INSTRUCTIONS TO FOLLOW. An exact, complete copy of the entries is needed, with the pictures left out.

DATA SHOWN.
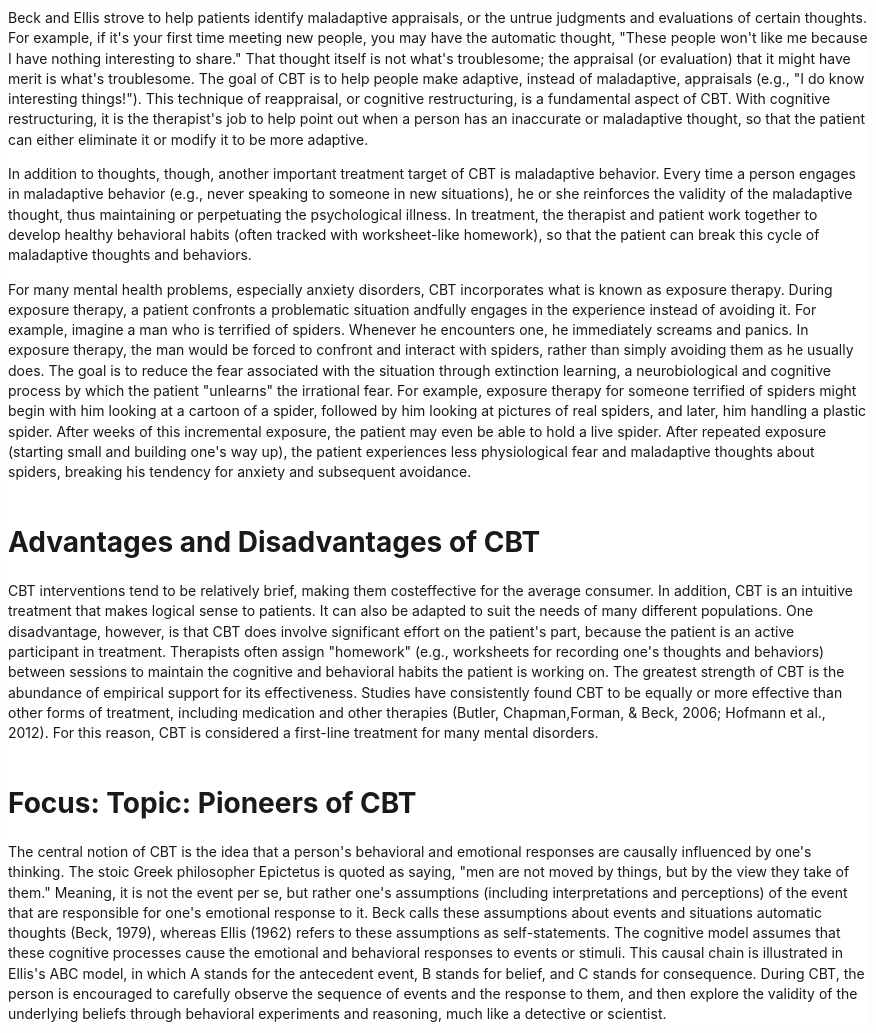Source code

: Beck and Ellis strove to help patients identify maladaptive appraisals, or the untrue judgments and evaluations of certain thoughts. For example, if it's your first time meeting new people, you may have the automatic thought, "These people won't like me because I have nothing interesting to share." That thought itself is not what's troublesome; the appraisal (or evaluation) that it might have merit is what's troublesome. The goal of CBT is to help people make adaptive, instead of maladaptive, appraisals (e.g., "I do know interesting things!"). This technique of reappraisal, or cognitive restructuring, is a fundamental aspect of CBT. With cognitive restructuring, it is the therapist's job to help point out when a person has an inaccurate or maladaptive thought, so that the patient can either eliminate it or modify it to be more adaptive.

In addition to thoughts, though, another important treatment target of CBT is maladaptive behavior. Every time a person engages in maladaptive behavior (e.g., never speaking to someone in new situations), he or she reinforces the validity of the maladaptive thought, thus maintaining or perpetuating the psychological illness. In treatment, the therapist and patient work together to develop healthy behavioral habits (often tracked with worksheet-like homework), so that the patient can break this cycle of maladaptive thoughts and behaviors.

For many mental health problems, especially anxiety disorders, CBT incorporates what is known as exposure therapy. During exposure therapy, a patient confronts a problematic situation andfully engages in the experience instead of avoiding it. For example, imagine a man who is terrified of spiders. Whenever he encounters one, he immediately screams and panics. In exposure therapy, the man would be forced to confront and interact with spiders, rather than simply avoiding them as he usually does. The goal is to reduce the fear associated with the situation through extinction learning, a neurobiological and cognitive process by which the patient "unlearns" the irrational fear. For example, exposure therapy for someone terrified of spiders might begin with him looking at a cartoon of a spider, followed by him looking at pictures of real spiders, and later, him handling a plastic spider. After weeks of this incremental exposure, the patient may even be able to hold a live spider. After repeated exposure (starting small and building one's way up), the patient experiences less physiological fear and maladaptive thoughts about spiders, breaking his tendency for anxiety and subsequent avoidance.

# Advantages and Disadvantages of CBT 

CBT interventions tend to be relatively brief, making them costeffective for the average consumer. In addition, CBT is an intuitive treatment that makes logical sense to patients. It can also be adapted to suit the needs of many different populations. One disadvantage, however, is that CBT does involve significant effort on the patient's part, because the patient is an active participant in treatment. Therapists often assign "homework" (e.g., worksheets for recording one's thoughts and behaviors) between sessions to maintain the cognitive and behavioral habits the patient is working on. The greatest strength of CBT is the abundance of empirical support for its effectiveness. Studies have consistently found CBT to be equally or more effective than other forms of treatment, including medication and other therapies (Butler, Chapman,Forman, \& Beck, 2006; Hofmann et al., 2012). For this reason, CBT is considered a first-line treatment for many mental disorders.

# Focus: Topic: Pioneers of CBT 

The central notion of CBT is the idea that a person's behavioral and emotional responses are causally influenced by one's thinking. The stoic Greek philosopher Epictetus is quoted as saying, "men are not moved by things, but by the view they take of them." Meaning, it is not the event per se, but rather one's assumptions (including interpretations and perceptions) of the event that are responsible for one's emotional response to it. Beck calls these assumptions about events and situations automatic thoughts (Beck, 1979), whereas Ellis (1962) refers to these assumptions as self-statements. The cognitive model assumes that these cognitive processes cause the emotional and behavioral responses to events or stimuli. This causal chain is illustrated in Ellis's ABC model, in which A stands for the antecedent event, B stands for belief, and C stands for consequence. During CBT, the person is encouraged to carefully observe the sequence of events and the response to them, and then explore the validity of the underlying beliefs through behavioral experiments and reasoning, much like a detective or scientist.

REPLY.
Source code

: Beck and Ellis strove to help patients identify maladaptive appraisals, or the untrue judgments and evaluations of certain thoughts. For example, if it's your first time meeting new people, you may have the automatic thought, "These people won't like me because I have nothing interesting to share." That thought itself is not what's troublesome; the appraisal (or evaluation) that it might have merit is what's troublesome. The goal of CBT is to help people make adaptive, instead of maladaptive, appraisals (e.g., "I do know interesting things!"). This technique of reappraisal, or cognitive restructuring, is a fundamental aspect of CBT. With cognitive restructuring, it is the therapist's job to help point out when a person has an inaccurate or maladaptive thought, so that the patient can either eliminate it or modify it to be more adaptive.

In addition to thoughts, though, another important treatment target of CBT is maladaptive behavior. Every time a person engages in maladaptive behavior (e.g., never speaking to someone in new situations), he or she reinforces the validity of the maladaptive thought, thus maintaining or perpetuating the psychological illness. In treatment, the therapist and patient work together to develop healthy behavioral habits (often tracked with worksheet-like homework), so that the patient can break this cycle of maladaptive thoughts and behaviors.

For many mental health problems, especially anxiety disorders, CBT incorporates what is known as exposure therapy. During exposure therapy, a patient confronts a problematic situation andfully engages in the experience instead of avoiding it. For example, imagine a man who is terrified of spiders. Whenever he encounters one, he immediately screams and panics. In exposure therapy, the man would be forced to confront and interact with spiders, rather than simply avoiding them as he usually does. The goal is to reduce the fear associated with the situation through extinction learning, a neurobiological and cognitive process by which the patient "unlearns" the irrational fear. For example, exposure therapy for someone terrified of spiders might begin with him looking at a cartoon of a spider, followed by him looking at pictures of real spiders, and later, him handling a plastic spider. After weeks of this incremental exposure, the patient may even be able to hold a live spider. After repeated exposure (starting small and building one's way up), the patient experiences less physiological fear and maladaptive thoughts about spiders, breaking his tendency for anxiety and subsequent avoidance.

# Advantages and Disadvantages of CBT 

CBT interventions tend to be relatively brief, making them costeffective for the average consumer. In addition, CBT is an intuitive treatment that makes logical sense to patients. It can also be adapted to suit the needs of many different populations. One disadvantage, however, is that CBT does involve significant effort on the patient's part, because the patient is an active participant in treatment. Therapists often assign "homework" (e.g., worksheets for recording one's thoughts and behaviors) between sessions to maintain the cognitive and behavioral habits the patient is working on. The greatest strength of CBT is the abundance of empirical support for its effectiveness. Studies have consistently found CBT to be equally or more effective than other forms of treatment, including medication and other therapies (Butler, Chapman,Forman, \& Beck, 2006; Hofmann et al., 2012). For this reason, CBT is considered a first-line treatment for many mental disorders.

# Focus: Topic: Pioneers of CBT 

The central notion of CBT is the idea that a person's behavioral and emotional responses are causally influenced by one's thinking. The stoic Greek philosopher Epictetus is quoted as saying, "men are not moved by things, but by the view they take of them." Meaning, it is not the event per se, but rather one's assumptions (including interpretations and perceptions) of the event that are responsible for one's emotional response to it. Beck calls these assumptions about events and situations automatic thoughts (Beck, 1979), whereas Ellis (1962) refers to these assumptions as self-statements. The cognitive model assumes that these cognitive processes cause the emotional and behavioral responses to events or stimuli. This causal chain is illustrated in Ellis's ABC model, in which A stands for the antecedent event, B stands for belief, and C stands for consequence. During CBT, the person is encouraged to carefully observe the sequence of events and the response to them, and then explore the validity of the underlying beliefs through behavioral experiments and reasoning, much like a detective or scientist.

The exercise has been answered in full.